I had made up my mind to quit the city altogether on the first flight bound for the States out of Schiphol airport, but first I had to get out of the rain.

Passing through a foyer constructed from oaken wine casks, I entered a public house. A barmaid welcomed me in English. She gestured for me to sit at a table near where a gas fireplace sputtered bluish flames. She asked what I might like to drink. I stammered: I need to dry off, I’m having an awful night.

She considered my response. She crossed the barroom, fetched a jug, and returned with a shot glass that had been tucked into her apron, placing it on the table before me.

“This drink is called Bruidstranen,” she explained. “It means Bride’s Tears. Please accept this on the house.”

With the jug resting in the crook of her arm, she leaned over and poured a portion of thick syrup. Gold and silver flakes suspended within it swirled lazily like tinted snowflakes, settling in a heap on the glass bottom.

“The bride serves this to her husband after they’ve had a quarrel,” she explained, “to remind him of their wedding night.”

I tasted it before swallowing, then knocked it back. It numbed my tongue and scorched my throat. I blinked away tears. It had the opposite affect of the concoction the boy says he imbibes in “Love Potion Number Nine,” a song from my youth. I didn’t fall in love “with everything in sight.” Instead, I became pleasantly anesthetized and in that benumbed state, my anguish subdued.

The barmaid approached my table again.

“The musicians at the table just there,” she pointed, “they sent me to ask, would it please you to join them? Is this agreeable?”

So I sat with two men and a woman at their table, they played guitar and mandolin with spoons for percussion, we sang folk songs in English and French, and the barmaid kept filling our glasses. The rain stopped.

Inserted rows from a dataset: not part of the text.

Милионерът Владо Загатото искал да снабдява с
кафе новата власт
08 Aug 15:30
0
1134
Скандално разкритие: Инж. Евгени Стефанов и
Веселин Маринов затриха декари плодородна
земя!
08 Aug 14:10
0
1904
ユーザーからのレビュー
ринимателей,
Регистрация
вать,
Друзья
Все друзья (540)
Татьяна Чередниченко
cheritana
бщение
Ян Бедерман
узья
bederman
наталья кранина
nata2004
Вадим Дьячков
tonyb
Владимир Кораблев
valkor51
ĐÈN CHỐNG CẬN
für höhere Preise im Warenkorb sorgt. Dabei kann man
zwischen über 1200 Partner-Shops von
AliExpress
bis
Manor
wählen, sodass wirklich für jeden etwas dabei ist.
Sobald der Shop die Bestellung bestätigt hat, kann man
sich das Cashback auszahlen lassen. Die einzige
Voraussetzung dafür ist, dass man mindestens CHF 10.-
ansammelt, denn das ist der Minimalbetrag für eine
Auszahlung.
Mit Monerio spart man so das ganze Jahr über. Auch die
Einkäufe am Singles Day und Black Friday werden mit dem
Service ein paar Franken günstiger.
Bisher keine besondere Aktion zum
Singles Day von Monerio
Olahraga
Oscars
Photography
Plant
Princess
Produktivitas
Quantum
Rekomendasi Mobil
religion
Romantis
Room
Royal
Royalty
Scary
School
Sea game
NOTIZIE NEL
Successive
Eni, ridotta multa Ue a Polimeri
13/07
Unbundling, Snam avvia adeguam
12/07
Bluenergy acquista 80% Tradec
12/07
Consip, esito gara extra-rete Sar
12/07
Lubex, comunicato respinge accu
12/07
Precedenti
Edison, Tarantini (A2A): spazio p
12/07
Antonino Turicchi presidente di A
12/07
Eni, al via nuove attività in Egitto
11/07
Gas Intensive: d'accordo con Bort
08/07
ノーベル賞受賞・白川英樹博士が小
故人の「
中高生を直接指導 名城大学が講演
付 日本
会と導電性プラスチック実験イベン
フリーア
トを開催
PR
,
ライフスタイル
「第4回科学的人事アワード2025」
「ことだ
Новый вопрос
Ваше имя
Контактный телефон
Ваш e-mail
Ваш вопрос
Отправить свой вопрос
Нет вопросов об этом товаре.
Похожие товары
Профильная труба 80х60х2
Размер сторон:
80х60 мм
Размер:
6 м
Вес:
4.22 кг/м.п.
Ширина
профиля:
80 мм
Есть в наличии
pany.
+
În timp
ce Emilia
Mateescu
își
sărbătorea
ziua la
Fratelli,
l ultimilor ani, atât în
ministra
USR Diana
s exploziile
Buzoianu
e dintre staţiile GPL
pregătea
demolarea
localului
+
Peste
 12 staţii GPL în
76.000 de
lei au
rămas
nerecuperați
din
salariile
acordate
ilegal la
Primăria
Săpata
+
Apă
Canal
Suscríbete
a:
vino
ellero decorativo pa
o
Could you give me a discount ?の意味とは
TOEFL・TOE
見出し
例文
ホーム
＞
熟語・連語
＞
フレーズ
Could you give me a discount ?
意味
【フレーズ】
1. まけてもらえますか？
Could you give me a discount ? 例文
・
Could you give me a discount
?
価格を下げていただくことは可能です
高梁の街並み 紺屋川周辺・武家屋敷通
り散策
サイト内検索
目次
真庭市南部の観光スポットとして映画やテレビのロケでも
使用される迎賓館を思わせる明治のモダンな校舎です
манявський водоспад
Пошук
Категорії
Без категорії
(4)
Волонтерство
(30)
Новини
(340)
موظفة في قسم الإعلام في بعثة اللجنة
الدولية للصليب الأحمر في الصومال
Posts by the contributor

At dawn I made my way back to the Leidesplein. The rain had washed the schmutz into the fetid canals. I checked into a room facing the public square at the Hotel Americain. The sheets were dry, the blankets warm. I threw my wet clothes into a heap in the corner. Locking the door behind me, I fell into a deep sleep.


Earlier versions of this piece were published in New Paper (Providence) and in The Jewish Advocate (Boston).